Quando Mounier lançou o ambicioso projeto da revista «Esprit» em outubro de 1932, há 80 anos, o panorama da história europeia era de grande incerteza. Três episódios vão marcar decisivamente a evolução do pensamento de Mounier e do grupo de intelectuais que o rodeavam – a invasão da Etiópia pela Itália (1934), a Frente Popular francesa (1936) e o início da guerra de Espanha. Como afirma Guy Coq «a linha seguida por Mounier nestes anos cruciais de antes da guerra organiza-se em torno da viva consciência da escalada de um perigo mortal na Europa». «Sinto um sofrimento cada vez mais vivo por ver o nosso cristianismo solidarizar-se com o que designarei um pouco mais tarde de “desordem estabelecida” e de vontade de fazer rotura» (Mounier). Numa carta que escreve a Jean-Marie Domenach afirma: «o acontecimento será o nosso mestre interior». De facto, considera-se essencialmente testemunha do seu tempo. E este testemunho põe a tónica na relação entre o pensamento e a história, o que é mais importante do que uma apreciação puramente conjuntural das tomadas de posição em face das circunstâncias.

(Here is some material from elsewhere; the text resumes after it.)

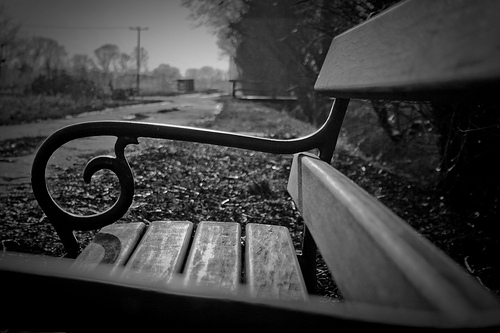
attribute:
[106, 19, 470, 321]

Estamos perante o valor da imperfeição como um sinal da ação humana, o que é muito mais importante do que a consideração de modelos ou receitas fechados. E percebemos que correr riscos (o sujar as mãos) é fundamental para procurar a justiça animada pela verdade. Péguy ou Maritain falam dos polos profético e político – E. Mounier e P.L. Landsberg procuram fazer do compromisso (engagement) a ligação entre o respeito da «eminente dignidade» e a realização da justiça e da verdade.

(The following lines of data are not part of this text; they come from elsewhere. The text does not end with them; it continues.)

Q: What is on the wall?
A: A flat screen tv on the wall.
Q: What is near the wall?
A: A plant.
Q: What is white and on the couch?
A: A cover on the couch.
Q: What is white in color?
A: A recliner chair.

Mounier concebe a pessoa humana como superação de si-mesma - «é o movimento do ser para o ser». O tema dos valores espirituais torna-se crucial perante o drama histórico. Landsberg e Mounier demarcam-se da ideia de Scheler, segundo a qual os valores são realidades absolutas. Não é possível subordinar a pessoa a um abstrato impessoal. Os valores não são ideias gerais ou desenraizadas - «são fonte inesgotável e viva de determinações, exuberância, apelo irradiante: como tal revelam uma como que singularidade expansiva e uma proximidade com o ser pessoal, mais primitiva do que o seu deslizar para a generalidade». Assim, há uma viragem metafísica com a chegada de Landsberg. Os dois pensadores recusam separar o corpo e o espírito – do mesmo modo que não aceitam encarar a realidade que os cerca sem o compromisso, que significa um pensamento de ação. «O compromisso pode revestir diversas formas: é humano, ético, político, espiritual, segundo a dimensão da ação que domina. Mas nenhuma das formas pode ser pensada de modo totalmente independente por referência às outras». E a verdade é que a coerência de Landsberg leva a que o filósofo sofra até às últimas consequências o seu compromisso, indo até ao sacrifício supremo da morte, no Campo de concentração de Oranienburg.

Jean Lacroix recorda o muito que Landsberg poderia ter dado à Europa do pós-guerra se tivesse sobrevivido. Mounier esperá-lo-á em vão. «A minha pessoa e em mim a presença e a unidade de uma vocação intemporal (…) chama a superar-me indefinidamente e opera, através da matéria que a refrata, uma unificação sempre imperfeita, sempre recomeçada, de elementos que em mim se agitam». Se o compromisso e o acontecimento se tornaram centrais nesta reflexão, devemos ainda acrescentar a capacidade de fazer frente aos acontecimentos, a ideia de afrontamento: «a pessoa expõe-se, exprime-se, faz face a, é rosto». E, de facto, a palavra grega próxima da noção de pessoa é «prosopon»: quem olha de frente, a máscara que identifica o ator no teatro grego. E a partir da ideia de «afrontamento», chegamos áquilo que Unamuno designava por «agonia», a luta pessoal, pela consideração dos valores espirituais. Afinal, «o amor é luta; a vida é luta contra a morte; a vida espiritual é luta contra a inércia material e o sono vital».